(Collected data)

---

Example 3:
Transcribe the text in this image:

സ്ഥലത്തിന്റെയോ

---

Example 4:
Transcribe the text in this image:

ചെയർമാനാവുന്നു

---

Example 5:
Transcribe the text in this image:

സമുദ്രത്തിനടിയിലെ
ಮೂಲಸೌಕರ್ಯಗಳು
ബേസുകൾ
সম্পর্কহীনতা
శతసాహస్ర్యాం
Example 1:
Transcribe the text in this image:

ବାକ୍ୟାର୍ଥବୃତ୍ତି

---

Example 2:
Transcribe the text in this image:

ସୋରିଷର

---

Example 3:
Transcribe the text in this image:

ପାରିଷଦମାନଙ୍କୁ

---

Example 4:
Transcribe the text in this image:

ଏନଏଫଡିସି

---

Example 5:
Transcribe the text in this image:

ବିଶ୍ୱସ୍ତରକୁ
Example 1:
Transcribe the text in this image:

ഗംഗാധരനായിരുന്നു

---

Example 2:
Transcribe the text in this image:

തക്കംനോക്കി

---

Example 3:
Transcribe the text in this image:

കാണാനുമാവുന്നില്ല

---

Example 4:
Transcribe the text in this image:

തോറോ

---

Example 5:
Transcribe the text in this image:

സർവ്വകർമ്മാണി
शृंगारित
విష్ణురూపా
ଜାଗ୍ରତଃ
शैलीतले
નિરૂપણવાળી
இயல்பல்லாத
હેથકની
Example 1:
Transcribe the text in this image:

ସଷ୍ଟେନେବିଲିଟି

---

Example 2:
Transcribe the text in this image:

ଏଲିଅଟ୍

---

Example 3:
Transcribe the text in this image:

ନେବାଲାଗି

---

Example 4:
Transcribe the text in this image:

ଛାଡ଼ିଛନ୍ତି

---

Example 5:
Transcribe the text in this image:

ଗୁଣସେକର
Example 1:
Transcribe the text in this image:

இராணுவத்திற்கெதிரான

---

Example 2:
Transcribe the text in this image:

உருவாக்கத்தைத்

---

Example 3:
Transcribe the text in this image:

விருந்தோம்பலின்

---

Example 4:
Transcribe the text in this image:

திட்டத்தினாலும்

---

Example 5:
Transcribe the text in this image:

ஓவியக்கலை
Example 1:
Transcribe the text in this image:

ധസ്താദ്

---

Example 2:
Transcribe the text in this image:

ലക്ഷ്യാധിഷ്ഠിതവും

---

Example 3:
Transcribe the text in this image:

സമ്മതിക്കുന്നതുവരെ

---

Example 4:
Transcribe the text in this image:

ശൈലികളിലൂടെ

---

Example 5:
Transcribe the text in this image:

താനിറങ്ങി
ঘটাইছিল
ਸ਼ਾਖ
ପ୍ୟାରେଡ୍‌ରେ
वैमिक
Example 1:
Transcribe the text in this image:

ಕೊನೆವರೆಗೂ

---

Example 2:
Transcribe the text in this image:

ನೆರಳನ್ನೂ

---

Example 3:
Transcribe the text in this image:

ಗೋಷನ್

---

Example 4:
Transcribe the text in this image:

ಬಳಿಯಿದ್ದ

- **Work to be completed**
Using the entries above, print each one again without any alteration.

- **Solution to the problem**
---

Example 3:
Transcribe the text in this image:

സ്ഥലത്തിന്റെയോ

---

Example 4:
Transcribe the text in this image:

ചെയർമാനാവുന്നു

---

Example 5:
Transcribe the text in this image:

സമുദ്രത്തിനടിയിലെ
ಮೂಲಸೌಕರ್ಯಗಳು
ബേസുകൾ
সম্পর্কহীনতা
శతసాహస్ర్యాం
Example 1:
Transcribe the text in this image:

ବାକ୍ୟାର୍ଥବୃତ୍ତି

---

Example 2:
Transcribe the text in this image:

ସୋରିଷର

---

Example 3:
Transcribe the text in this image:

ପାରିଷଦମାନଙ୍କୁ

---

Example 4:
Transcribe the text in this image:

ଏନଏଫଡିସି

---

Example 5:
Transcribe the text in this image:

ବିଶ୍ୱସ୍ତରକୁ
Example 1:
Transcribe the text in this image:

ഗംഗാധരനായിരുന്നു

---

Example 2:
Transcribe the text in this image:

തക്കംനോക്കി

---

Example 3:
Transcribe the text in this image:

കാണാനുമാവുന്നില്ല

---

Example 4:
Transcribe the text in this image:

തോറോ

---

Example 5:
Transcribe the text in this image:

സർവ്വകർമ്മാണി
शृंगारित
విష్ణురూపా
ଜାଗ୍ରତଃ
शैलीतले
નિરૂપણવાળી
இயல்பல்லாத
હેથકની
Example 1:
Transcribe the text in this image:

ସଷ୍ଟେନେବିଲିଟି

---

Example 2:
Transcribe the text in this image:

ଏଲିଅଟ୍

---

Example 3:
Transcribe the text in this image:

ନେବାଲାଗି

---

Example 4:
Transcribe the text in this image:

ଛାଡ଼ିଛନ୍ତି

---

Example 5:
Transcribe the text in this image:

ଗୁଣସେକର
Example 1:
Transcribe the text in this image:

இராணுவத்திற்கெதிரான

---

Example 2:
Transcribe the text in this image:

உருவாக்கத்தைத்

---

Example 3:
Transcribe the text in this image:

விருந்தோம்பலின்

---

Example 4:
Transcribe the text in this image:

திட்டத்தினாலும்

---

Example 5:
Transcribe the text in this image:

ஓவியக்கலை
Example 1:
Transcribe the text in this image:

ധസ്താദ്

---

Example 2:
Transcribe the text in this image:

ലക്ഷ്യാധിഷ്ഠിതവും

---

Example 3:
Transcribe the text in this image:

സമ്മതിക്കുന്നതുവരെ

---

Example 4:
Transcribe the text in this image:

ശൈലികളിലൂടെ

---

Example 5:
Transcribe the text in this image:

താനിറങ്ങി
ঘটাইছিল
ਸ਼ਾਖ
ପ୍ୟାରେଡ୍‌ରେ
वैमिक
Example 1:
Transcribe the text in this image:

ಕೊನೆವರೆಗೂ

---

Example 2:
Transcribe the text in this image:

ನೆರಳನ್ನೂ

---

Example 3:
Transcribe the text in this image:

ಗೋಷನ್

---

Example 4:
Transcribe the text in this image:

ಬಳಿಯಿದ್ದ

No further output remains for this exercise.